As the largest developing country in the world, with a population of nearly 1.4 billion, China consumes more energy than any other country. It is now determined to develop a green economy, pushing for sustainable economic growth within the red-line environmental limits.
Yet economic growth is not possible without a fundamental transformation of the energy sector. The “four revolutions and one cooperation” called for by President Xi Jinping aim to transform both energy consumption and energy supply, develop new clean technologies and strengthen close international cooperation on energy security.
The direction for the revolution is also clear. China will build a clean, low-carbon, safe and efficient energy system with a strong emphasis on energy security. President Xi Jinping stresses that “low-carbon energy system directs human future” and emission reductions are key to reach the global goals set by the Paris agreement.
Renewable energy is one of the key technologies in the energy system of the future. China introduced a Renewable Energy Law in 2005, and since then the promotion of wind and solar energy has been a cornerstone of China’s energy strategy. China and Europe have been frontrunners in the massive deployment of these technologies, and in the huge cost reductions the world has experienced in the past decade. Many wind and solar power projects are already competitive with fossil fuel projects; in the coming years renewable energy is set to be the cheapest global energy solution.
There remain, however, a number of challenges which could hamper the future deployment and integration of renewable energy. Two of the three reports from ECECP, “Supporting
the construction of renewable generation in the EU and China” and “Integration of variable renewables in the energy system of the EU and China”, highlight the challenges ahead and offer possible solutions as country leaders weigh up the next step forward in the transition to low-carbon energy systems. Many of the lessons already learnt are similar and relevant both to China and the EU, although future measures must be tailormade to the specific Chinese and
European contexts. Investors require a stable policy framework, clear and ambitious targets for deployment and risk-mitigation. At the same time, power system flexibility and efficient power market design, with a level playing field for all technologies, are important prerequisites for the integration of renewable energy into the power systems.
These reports are important milestones in EU-China energy cooperation. Policy decision makers should study and learn from the experiences from the two frontrunners. The lessons learnt may also inspire other countries and regions to accelerate the development and integration of renewable energy in the drive towards a global low-carbon economy.
Energy Research Institute of NDRC
In China, the installation and utilisation of hydropower and more recently PV and wind power have been increasing year on year. Although renewable energy sources (mainly PV and wind) have achieved double digit growth, their share in overall consumption, apart from hydropower, is still negligible. China’s energy system is still dominated by coal (accounting for 57% of energy use in 2019). China is now the world’s largest market for wind and solar power, yet non-electric renewables, mainly from biomass fuels, are still at the very early stage, with no clear pattern of development.
China and Europe are together struggling to manage the transition to green energy. The European Green Deal, recently issued by the EU Commission, sets Europe on an unprecedented and irreversible path within a very diversified political and technological environment represented by 27 different member states. Nevertheless, EU energy policies, a well-integrated grid and regulation of production, together with a transparent and open market, allow Europe to exploit renewable sources to their utmost and foster their growth.

::::

#### WORK REQUEST 1
Translate this sentence from the passage on renewable energy in China and Europe into Spanish: "Renewable energy is one of the key technologies in the energy system of the future."
#### WORK REQUEST 2
For each statement, answer yes or no according to the passage on renewable energy in China and Europe, and quote the words that decide it.
(a) China introduced a Renewable Energy Law in 2005.
(b) Coal accounted for more than two-thirds of China's energy use in 2019.
(c) The European Green Deal was issued by the EU Commission.
#### WORK REQUEST 3
Continue the passage on renewable energy in China and Europe with the next few sentences after its last one.

#### GIVEN INFORMATION

::::

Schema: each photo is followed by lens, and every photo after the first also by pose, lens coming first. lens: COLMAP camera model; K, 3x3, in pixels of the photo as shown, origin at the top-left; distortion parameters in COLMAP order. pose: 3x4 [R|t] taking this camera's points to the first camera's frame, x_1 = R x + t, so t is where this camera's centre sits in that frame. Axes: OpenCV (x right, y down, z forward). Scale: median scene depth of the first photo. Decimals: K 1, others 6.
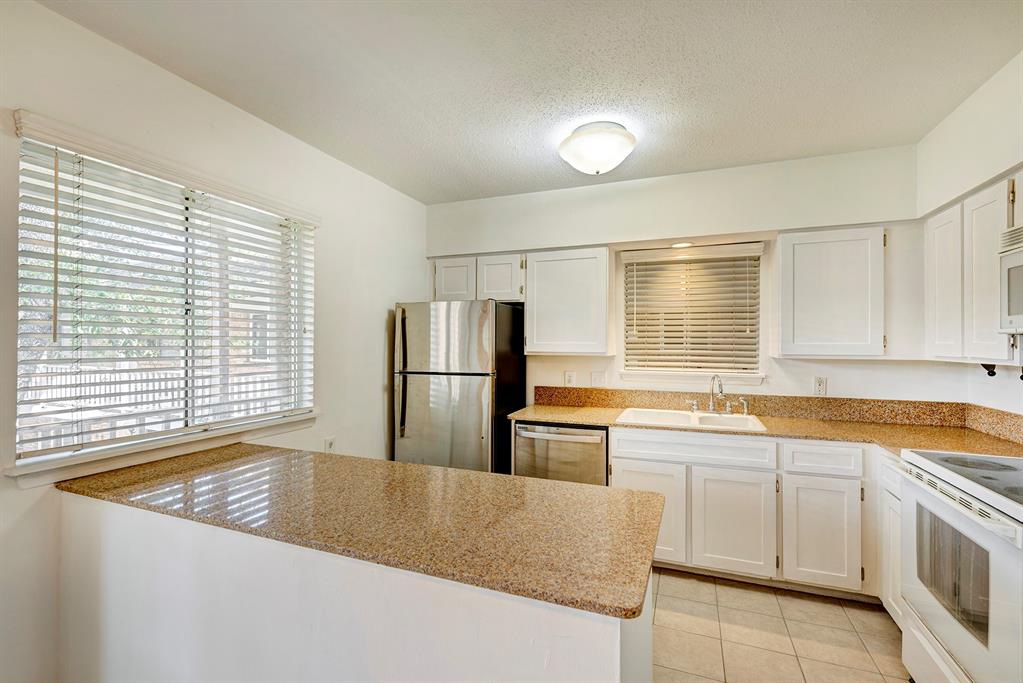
lens RADIAL K [[461.5, 0, 511.5], [0, 461.5, 341.5], [0, 0, 1]] dist [-0.000244, -0.000191]
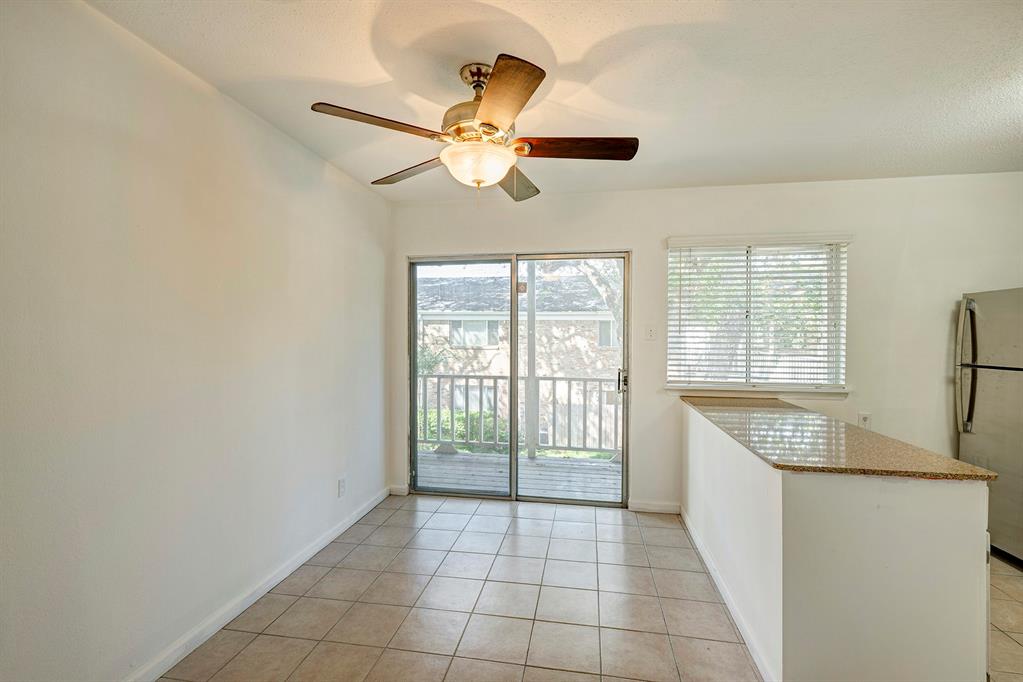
lens RADIAL K [[461.5, 0, 511.5], [0, 461.5, 341.0], [0, 0, 1]] dist [-0.000244, -0.000191]
pose [[0.199444, 0.019254, -0.979720, 0.532101], [0.002929, 0.999791, 0.020245, -0.007032], [0.979905, -0.006907, 0.199346, -0.132651]]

::::

#### RESPONSE BOX 1
La energía renovable es una de las tecnologías clave en el sistema energético del futuro.

#### RESPONSE BOX 2
(a) Yes: "China introduced a Renewable Energy Law in 2005"
(b) No: "accounting for 57% of energy use in 2019"
(c) Yes: "The European Green Deal, recently issued by the EU Commission"

#### RESPONSE BOX 3
The development of renewable sources is a key priority for both China and Europe; they each firmly support the move towards decarbonisation of their economies and at present they are the most credible and leading political and economic systems pressing for full decarbonisation of industry, society, transport and the overall economy.
Although Europe and China have very different political, economic, geographical and historical systems, a mutual exchange of their experiences over the past decades could result in an enhanced range of political and technical choices for the benefit of global energy transition trends. Europe has an historical timing advantage over China in terms of technology and policy models, with different results across member states and a political and geographical complexity at least on a par with that of China, if not greater. Hence, China may be able to take this opportunity to learn from Europe’s choices, mistakes and successes and as well as from the consequences of its political and technological strategies.
Recent history demonstrates that Europe has been successful not only in integrating renewables, but also in planning an energy system that will support sustained economic growth. Evidence of that success is that the average EU-27 primary energy intensity – i.e. the ratio of energy consumption to GDP – is the lowest in the world and half that of China.
In spite of the significant differences between Europe and China, as very effectively outlined
in this report and in its conclusions and recommendations, a comparison of the two energy systems offers clear conclusions. Europe’s experience shines a light on the areas that China will need to consider when planning its energy transition over the coming years.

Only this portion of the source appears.